Problem Dog Training - Part 3
Author: M.O.N.S. 10. Stop petting, stroking or fondling your problem dog for minutes, not to mention hours, at a time. Get your hands off the dog and pet for only seven to ten seconds and only if you've told the dog to sit or down. I know you love your dog, but love isn't enough. If it were, you wouldn't be having the behavior problem you're having. What your dog needs from you now to help it out of its behavioral jam is scratch-type petting, quick and light, not seductive stroking. It would shock most dog owners, but problem dogs are often pooped from petting, yet they oblige and stay for it because they're addicted to it.
11. Don't allow the dog to go before you in or out of a door. Make the dog wait by giving the stay command or at least go together. If you allow the dog to barge in or out of the door before you, you're telling it something pretty powerful about who controls the territory. The dog will say, "I do.

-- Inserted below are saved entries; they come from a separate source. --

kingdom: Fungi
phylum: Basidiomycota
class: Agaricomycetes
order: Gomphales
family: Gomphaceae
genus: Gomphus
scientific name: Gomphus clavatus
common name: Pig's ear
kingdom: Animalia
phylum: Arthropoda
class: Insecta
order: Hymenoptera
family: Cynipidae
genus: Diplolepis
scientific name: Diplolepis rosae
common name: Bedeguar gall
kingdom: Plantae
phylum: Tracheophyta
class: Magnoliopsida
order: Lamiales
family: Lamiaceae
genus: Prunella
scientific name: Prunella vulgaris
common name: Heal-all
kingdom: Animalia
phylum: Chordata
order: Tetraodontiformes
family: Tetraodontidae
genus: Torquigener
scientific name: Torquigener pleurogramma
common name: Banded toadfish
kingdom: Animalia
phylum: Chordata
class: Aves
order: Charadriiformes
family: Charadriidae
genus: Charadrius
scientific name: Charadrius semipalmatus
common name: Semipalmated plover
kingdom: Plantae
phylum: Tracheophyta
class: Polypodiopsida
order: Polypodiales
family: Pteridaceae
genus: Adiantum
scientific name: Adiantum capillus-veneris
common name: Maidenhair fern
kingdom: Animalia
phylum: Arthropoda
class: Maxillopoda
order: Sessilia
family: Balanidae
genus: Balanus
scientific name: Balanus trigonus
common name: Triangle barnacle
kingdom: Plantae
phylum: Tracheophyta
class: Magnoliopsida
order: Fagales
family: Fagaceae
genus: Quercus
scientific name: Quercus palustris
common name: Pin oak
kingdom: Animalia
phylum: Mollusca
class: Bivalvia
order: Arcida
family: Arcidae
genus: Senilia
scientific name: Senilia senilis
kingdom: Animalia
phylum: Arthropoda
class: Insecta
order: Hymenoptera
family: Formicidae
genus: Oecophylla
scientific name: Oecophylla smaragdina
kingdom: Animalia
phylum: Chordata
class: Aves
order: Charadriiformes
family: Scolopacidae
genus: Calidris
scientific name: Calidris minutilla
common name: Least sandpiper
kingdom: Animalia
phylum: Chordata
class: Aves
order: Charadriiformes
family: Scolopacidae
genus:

After all, I always go first, and that wimp goes second." If this happens three or four times a day, the dog really gets to stake a claim to the territory it enters first, with ensuing problems. Some examples: The dog is allowed to barge out onto the street and has a problem fighting other dogs. Aren't you setting the stage for the fighting by allowing the barge? The dog chews destructively when the owner is not home. If you routinely let the dog crash into the house before you, aren't you telegraphing to it that the home is its territory—to chew up, to trash, to rearrange at whim? Don't allow the dog to go before you in or out of territory! Again, little things add up, usually to big problems. If that phrase is beginning to sound like a mantra in this chapter, I'm getting through.
12. Pick up all the dog's toys and leave one, perhaps its favorite, out. That's all the dog gets for one month. When a month passes and the problems clear, add one toy a week.
13. Stop playing any and all tug-of-war games. When you let go you look subordinate, and you're teaching the dog to bite down hard while in your presence. You're OKing serious mouth play. A no-no for a problem dog. Play only fetch and if the dog doesn't bring the object back to you and release it, get up and walk away.
14. If you have to have the dog move because it is in the way, make the dog move. Don't refrain from doing something or step over the dog because you don't want to bother it. If you're Alpha, you can go where you want when you want. Even if you want to change the channels and the dog is in front of the TV, make it move. Believe me, if you don't, the dog will notice. Little things add up.